CYRAN: A Hybrid Cyber Range for Testing Security on ICS/SCADA Systems

Introduction

Today Cyber Security is at the top of many government’s agendas and extensive research is conducted (Ayres et al., 2016) with the aim of designing solutions that protect against or mitigate cyber attacks (Nickolson et al., 2012). To evaluate such solutions and to increase understanding of how cyber-attacks against organisations evolve and propagate, the replication of realistic attack and defence scenarios is paramount (Hahn et al., 2013). Technical solutions which implement low-level controls such as VPN deployment, data-diodes to ensure unidirectional information flows to the deployment of complex role-based access control mechanisms and federated identity management all serve the purpose of preventing attackers from penetrating the organization defenses. However, the development of security solutions without understanding the concrete threat or the organizations’ security behaviour when faced with an incident is lacking a holistic approach to security that must bring together infrastructure, software and human variables. In this work we present the De Montfort University Cyber-Range (CYRAN) providing the infrastructure and resources in terms of scenarios and labelled data-sets to ensure that cyber security solutions are relevant to real world problems and provide insights into how cyber incident response and emergency readiness teams respond to attacks.

One of the earliest works towards the generation of attack datasets was the 1998 Defence Advanced Research Projects Agency (DARPA) in partnership with the Massachusetts Institute of Technologys Lincoln Labs (Lippmann et al., 2002). Their work produced datasets containing simulated data which replicated the traffic of a U.S. Air Force base. They undertook further work in 1999 to extend the previous datasets and released a final extension which addressed specific attack scenarios in 2000. Much research has subsequently been written regarding the shortcomings and usefulness of the DARPA datasets, McHugh (2000), Mahoney (2003), Thomas (2008). Irrespective of these works, these datasets, while innovative at their time, are now nearly 16 years old. As a result they can no longer be considered as representative of modern traffic containing examples of current Advanced Persistent Threats (APT) and Advanced Evasive Threats (AET).

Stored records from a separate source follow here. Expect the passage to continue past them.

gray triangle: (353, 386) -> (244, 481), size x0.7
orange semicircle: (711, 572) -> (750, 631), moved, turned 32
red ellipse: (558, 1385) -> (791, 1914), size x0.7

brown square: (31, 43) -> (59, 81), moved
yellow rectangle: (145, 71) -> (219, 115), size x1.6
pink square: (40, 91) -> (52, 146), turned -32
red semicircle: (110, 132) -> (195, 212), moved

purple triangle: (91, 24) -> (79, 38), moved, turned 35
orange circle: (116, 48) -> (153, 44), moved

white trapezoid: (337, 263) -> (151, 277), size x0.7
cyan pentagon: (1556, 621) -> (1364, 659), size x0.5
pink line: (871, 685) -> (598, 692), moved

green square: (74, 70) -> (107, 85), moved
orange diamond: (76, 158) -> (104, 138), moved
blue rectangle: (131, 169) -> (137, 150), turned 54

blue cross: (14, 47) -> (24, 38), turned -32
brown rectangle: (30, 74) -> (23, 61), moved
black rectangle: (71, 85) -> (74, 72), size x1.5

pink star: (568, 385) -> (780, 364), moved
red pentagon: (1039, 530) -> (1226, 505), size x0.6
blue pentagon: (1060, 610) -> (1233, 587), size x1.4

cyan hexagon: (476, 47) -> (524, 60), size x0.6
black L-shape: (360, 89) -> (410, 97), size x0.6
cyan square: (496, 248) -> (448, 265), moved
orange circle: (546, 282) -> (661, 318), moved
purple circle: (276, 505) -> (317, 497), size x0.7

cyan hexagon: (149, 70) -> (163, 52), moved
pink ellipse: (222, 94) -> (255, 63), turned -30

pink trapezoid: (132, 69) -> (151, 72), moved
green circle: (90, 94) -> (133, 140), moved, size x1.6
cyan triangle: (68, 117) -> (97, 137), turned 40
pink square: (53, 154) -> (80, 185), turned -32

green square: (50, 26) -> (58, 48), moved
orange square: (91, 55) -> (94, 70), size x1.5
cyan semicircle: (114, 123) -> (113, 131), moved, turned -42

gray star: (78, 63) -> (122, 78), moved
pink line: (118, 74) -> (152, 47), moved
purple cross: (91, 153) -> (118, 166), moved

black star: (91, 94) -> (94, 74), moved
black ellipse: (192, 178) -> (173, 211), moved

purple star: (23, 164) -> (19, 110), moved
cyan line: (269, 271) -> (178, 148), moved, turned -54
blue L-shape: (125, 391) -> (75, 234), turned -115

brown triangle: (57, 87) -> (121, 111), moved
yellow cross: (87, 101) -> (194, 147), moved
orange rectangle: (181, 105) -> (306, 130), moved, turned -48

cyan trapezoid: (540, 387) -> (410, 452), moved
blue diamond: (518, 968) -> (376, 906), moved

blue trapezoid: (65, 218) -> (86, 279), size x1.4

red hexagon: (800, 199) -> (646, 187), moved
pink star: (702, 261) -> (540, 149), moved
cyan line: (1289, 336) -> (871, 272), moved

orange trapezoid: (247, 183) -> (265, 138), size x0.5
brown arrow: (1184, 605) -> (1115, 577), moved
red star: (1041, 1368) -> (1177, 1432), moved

Further work to address the lack of available data-sets was undertaken by Sangster (2009). In order to generate the data, they created a Capture the Flag (CTF) environment, running attack and defense scenarios. The attacking participants were limited to military and government security agencies who launched attacks across a Cyber Range (CR) over a four day period. It is logical to assume that such participants would behave with a nation-state mind set and attack and defend accordingly. Therefore, from a typical corporate enterprise and/or production environment, the subsequent datasets could be potentially viewed as not representative of typical enterprise traffic and related attack types. However, this work clearly proved the efficiency of using CRs to produce unique datasets.